Additionally, President Obama might have implored Congress to address the growing patent troll problem. Patent trolls, those entities that wield overly broad, never-should-have-been-issued patents to extort payouts are running roughshod over businesses of all stripes and sizes around the country. They stifle innovation and kill great ideas in the cradle. The Innovation and PATENT Acts, which are unfortunately stalled in the House of Representatives and Senate, respectively, would go a long way to ending these harmful abuses. The bills, if signed into law, would shield legitimate innovators from troll con artists, and provide the stability and certainty every business needs to grow.
Finally, Tuesday’s address presented an opportune time for President Obama to speak about encryption. Presidential support for the widespread adoption of end-to-end encryption would help bring to an end the debate over whether Internet privacy must be sacrificed to protect the homeland. Building in so-called “backdoors” or granting special access for the “good guys” – law enforcement entities – creates an unacceptable vulnerability for everyone that could be exploited by hackers and thieves. Technologists, privacy experts, and industry representatives all agree that any weakness in our data security is a terrible idea. End-to-end encryption secures personal and commercial data while protecting Americans from crimes and overreaching government surveillance. According to Apple CEO Tim Cook, the White House should have clearly stated “no backdoors.”

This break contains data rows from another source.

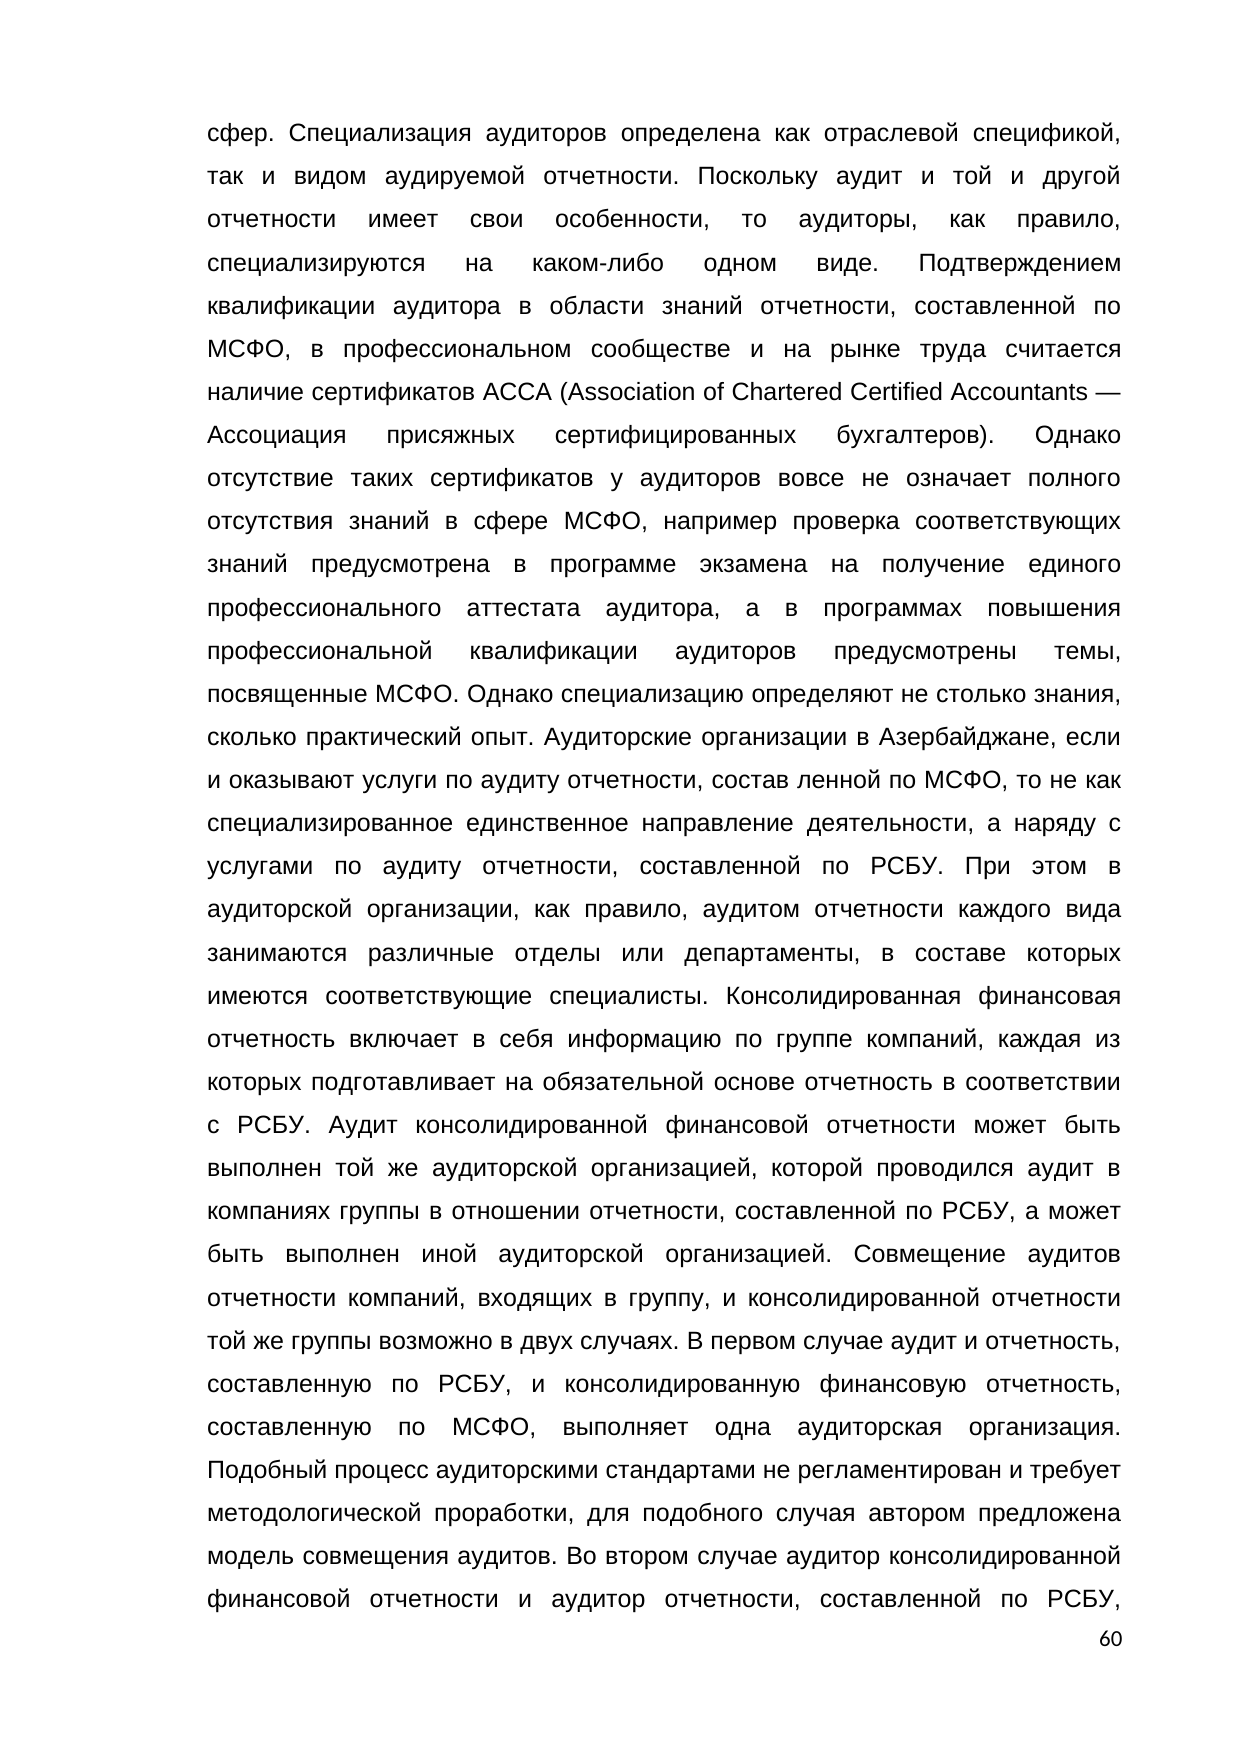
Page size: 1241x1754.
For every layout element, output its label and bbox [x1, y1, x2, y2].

list [207, 118, 1122, 1613]
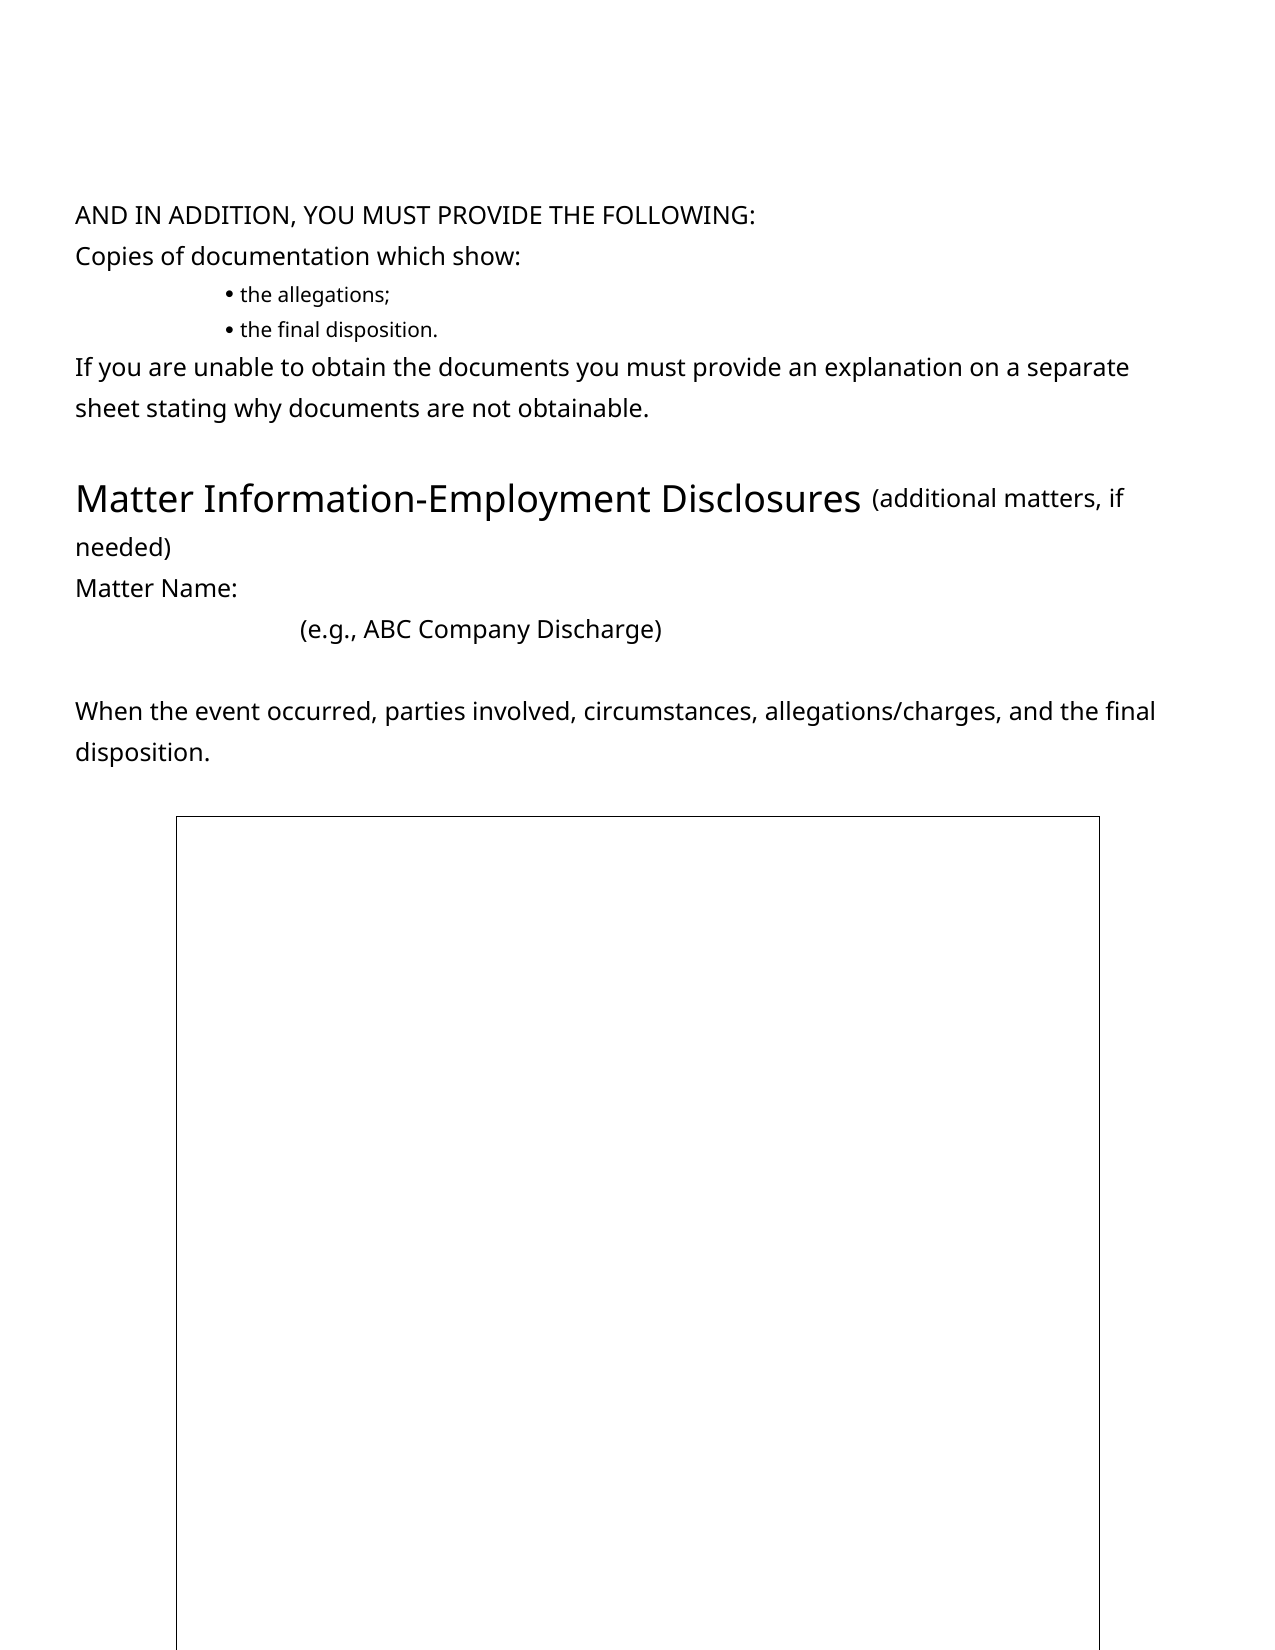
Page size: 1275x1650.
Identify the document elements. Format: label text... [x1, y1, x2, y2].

text (e.g., ABC Company Discharge) [75, 612, 1200, 646]
text • the allegations; [75, 279, 1200, 309]
text Matter Information-Employment Disclosures (additional matters, if needed) [75, 472, 1200, 564]
text AND IN ADDITION, YOU MUST PROVIDE THE FOLLOWING: [75, 197, 1200, 232]
text When the event occurred, parties involved, circumstances, allegations/charges, and the final disposition. [75, 693, 1200, 768]
text • the final disposition. [75, 314, 1200, 344]
text Copies of documentation which show: [75, 238, 1200, 272]
text Matter Name: [75, 571, 1200, 605]
text If you are unable to obtain the documents you must provide an explanation on a separate sheet stating why documents are not obtainable. [75, 350, 1200, 425]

In his closing remarks, President Obama asked how we can make our politics reflect what is best in us. We in the software sector like being part of the solution. Problem-solving is our ethos, and everything we do is done with an eye towards progress. Cooperation in Congress can be hard to come by, but tackling the aforementioned Innovation and PATENT Acts, along with bills like the Email Privacy Act and the Judicial Redress Act would send a signal to Americans and the world that our politics can reflect what’s best in us. Each of these bills enjoys broad, bipartisan support, creates jobs, would grow the economy, and on the whole, benefits the nation. The Email Privacy Act would afford our emails the same legal protections as the mail on our desk, and the Judicial Redress Act would not only enable our EU allies the opportunity to correct personal data the US government might have on them, but would also help to finalize the Safe Harbor 2.0 agreement.
As President Obama enters the final stretch of his term, we applaud his work to make STEM education a priority. Making sure our workforce is prepared for an ever-changing economy is a terrific idea. In the near-term however, we urge President Obama and Congress to tackle those issues outlined above to help Americans everywhere.